Creating Synthetic Languages - NYU Center for Data Science

Why is “unbreakable” such a special word for linguists? Unbeknownst to the general public, the word is actually composed of three smaller units that linguists call morphemes. Referring to the smallest meaningful grammatical unit of a language, the three morphemes in ‘unbreakable’ are ‘un’ , ‘break’, and ‘able’.

Studying the underlying morpheme structures within a word has been one focus of Professor Jason Eisner’s research from Johns Hopkins University. When speaking to CDS’ Text-As-Data seminar, Eisner explained that they have so far used computational techniques to automatically analyze the pronunciations of a set of words to identify the underlying morphemes that they share. Given that some morphemes are pronounced differently depending on their context, their algorithm also captures the specific sound patterns — phonemes — of words.

This research has major implications for those working in linguistics, cognitive research, and engineering. For linguists, we can now ask how the same sounds are used to construct different — or similar — words across languages, enabling us to discover whether our languages are diverse or closely linked. Moreover, tracking which morphemes are typically placed together can help us understand how words are formed.

For those interested in cognitive research, word formation can help us better understand how toddlers learn phonological processes. And, for those interested in engineering, we can now begin to combine languages together.

Creating synthetic languages is a large part of what Eisner has been working on. Eisner and his colleague Dingquan Wang have recently released Galactic Dependencies Treebanks, a set of over 50,000 synthetic languages. To put that into perspective, that’s approximately 7 times more languages than all the ones spoken on Earth.

Part of creating GDT involved mixing and matching language rules that have already been identified in each existing human language. They take an English sentence, for example, and rearrange its words into another language order, like that of Hindi or Japanese.

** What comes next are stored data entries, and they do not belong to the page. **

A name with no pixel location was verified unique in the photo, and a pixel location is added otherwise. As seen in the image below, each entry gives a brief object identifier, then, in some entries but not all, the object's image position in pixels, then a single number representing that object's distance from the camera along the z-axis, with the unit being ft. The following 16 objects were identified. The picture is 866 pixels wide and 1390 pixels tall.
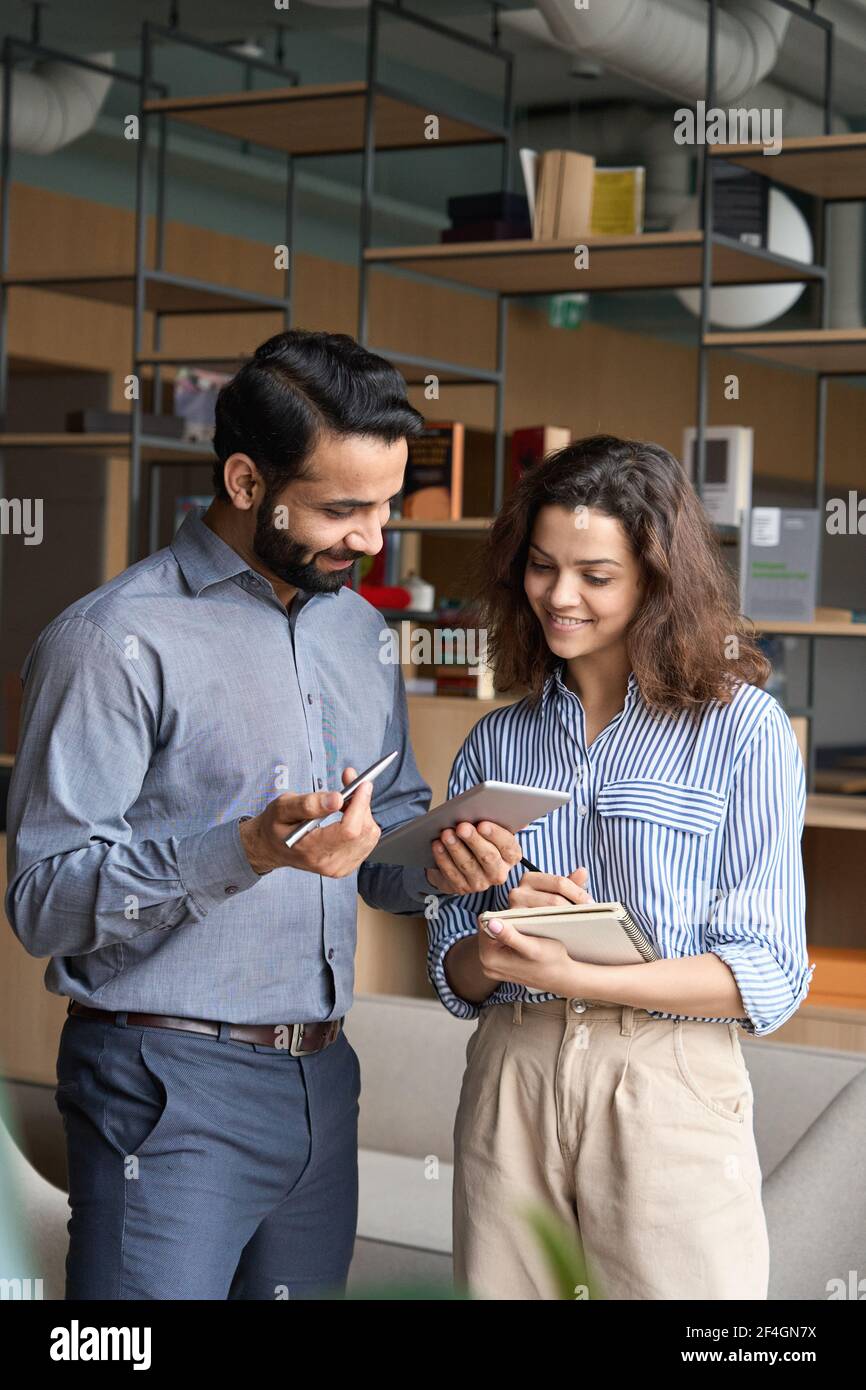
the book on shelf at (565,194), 13.05
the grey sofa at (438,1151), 7.63
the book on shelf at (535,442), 13.21
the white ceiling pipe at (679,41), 14.29
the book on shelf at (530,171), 13.15
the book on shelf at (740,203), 12.88
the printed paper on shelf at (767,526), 11.94
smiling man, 4.75
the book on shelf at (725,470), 12.28
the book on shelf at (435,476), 13.57
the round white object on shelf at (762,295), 15.85
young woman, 4.79
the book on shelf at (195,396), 15.95
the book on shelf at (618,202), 13.21
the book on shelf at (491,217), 13.43
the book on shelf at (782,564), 11.93
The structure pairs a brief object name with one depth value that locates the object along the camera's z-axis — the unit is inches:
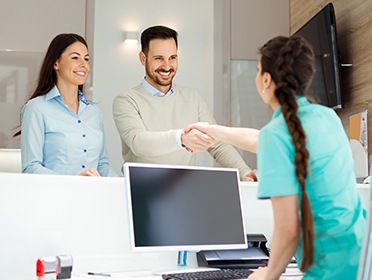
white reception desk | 87.4
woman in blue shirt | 107.7
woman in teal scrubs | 56.7
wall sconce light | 202.4
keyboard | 82.4
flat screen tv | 145.0
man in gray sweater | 123.9
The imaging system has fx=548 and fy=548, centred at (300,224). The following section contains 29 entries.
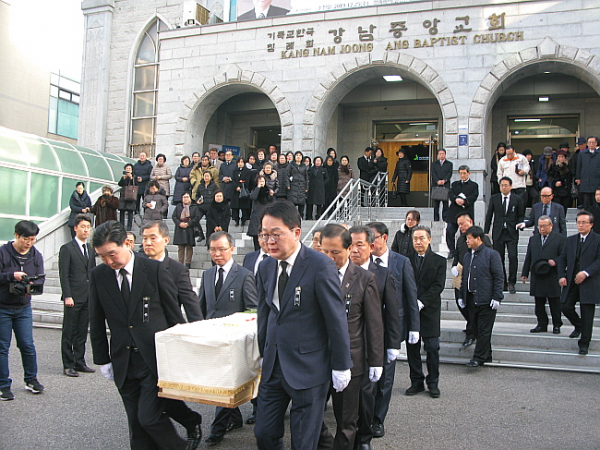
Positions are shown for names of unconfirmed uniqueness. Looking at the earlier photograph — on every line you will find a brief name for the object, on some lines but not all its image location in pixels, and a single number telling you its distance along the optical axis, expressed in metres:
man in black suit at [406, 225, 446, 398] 6.38
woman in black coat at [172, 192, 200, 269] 12.45
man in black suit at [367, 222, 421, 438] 5.66
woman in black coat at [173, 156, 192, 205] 15.37
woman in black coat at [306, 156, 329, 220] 14.33
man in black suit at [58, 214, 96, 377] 7.16
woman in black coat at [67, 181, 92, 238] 14.73
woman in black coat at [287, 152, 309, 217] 13.60
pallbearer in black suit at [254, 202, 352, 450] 3.57
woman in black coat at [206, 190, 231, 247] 12.89
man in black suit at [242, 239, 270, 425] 6.52
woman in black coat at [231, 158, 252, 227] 14.28
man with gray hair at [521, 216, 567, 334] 8.30
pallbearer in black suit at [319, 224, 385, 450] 4.12
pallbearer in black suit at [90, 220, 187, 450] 3.92
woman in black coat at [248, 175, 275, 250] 12.50
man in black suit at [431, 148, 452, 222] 13.50
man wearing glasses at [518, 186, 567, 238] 9.82
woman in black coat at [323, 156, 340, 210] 15.02
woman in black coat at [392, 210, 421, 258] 7.90
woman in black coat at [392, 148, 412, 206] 15.76
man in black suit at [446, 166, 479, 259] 11.34
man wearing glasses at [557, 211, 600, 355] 7.51
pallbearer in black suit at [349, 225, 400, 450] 4.65
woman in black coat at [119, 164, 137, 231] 15.48
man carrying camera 5.98
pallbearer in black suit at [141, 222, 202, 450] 4.25
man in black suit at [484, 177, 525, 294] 10.20
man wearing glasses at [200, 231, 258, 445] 5.60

Of course, these synthetic languages do not intend to usurp or replace current languages. The point of GDT, Eisner explained, is to provide new data for NLP methods that are aiming to adapt to unfamiliar languages. Training on unfamiliar languages can help these models learn how parsing occurs in languages more generally. Capturing this transferable knowledge means that NLP methods in the future may not have to be taught each language one by one. They will know what clues to look for when analyzing a new language, helping them to unfold its structure. Taking his exciting work on GDT forward, Eisner will be focusing on even more unsupervised and concentrated discovery of syntactic structure.

by Nayla Al-Mamlouk